Physiological Action. - Upon this point likewise nothing is yet definitely known, except that the effects of the plant are generally diuretic.

Therapeutic Action. - The diuretic virtues of hemidesmus render it useful in certain diseases of the kidneys: also for some syphilitic skin diseases, and for indigestion, when it becomes serviceable after the manner of sarsaparilla, with which reputation it was brought to England by Dr. Ashburner, about the year 1830. In India, where the plant is common, the roots are largely employed as a substitute for sarsaparilla, acting also as a tonic and diaphoretic.1 In England, however, hemidesmus is principally employed as a flavoring agent.

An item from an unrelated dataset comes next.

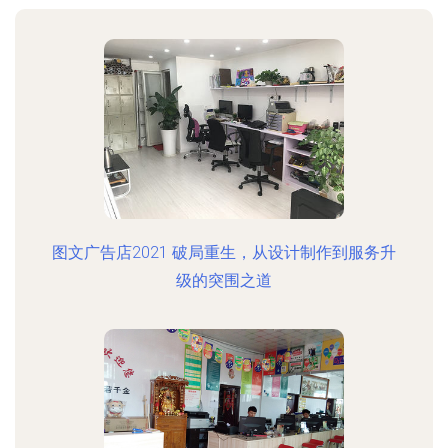
图文广告店2021 破局重生，从设计制作到服务升
级的突围之道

Lindley stated, in 1838, that much of it was then employed in London as a very fine kind of sarsaparilla, and that it was said to be quite as efficient a medicine as the best sarsaparilla of America. The roots of other species of hemidesmus are probably sometimes mixed with it, or substituted for it.

1Waring ("Manual of Practical Therapentics") quotes O'shaughnessy to this effect, and decidedly concurs with the view of the latter that hemidesmus resembles sarsaparilla, but is superior to it for the above-named purposes.

Preparations and Dose. - Syrupus Hemidesmi (B. Ph.), 3j. - ij. (5. - 10.).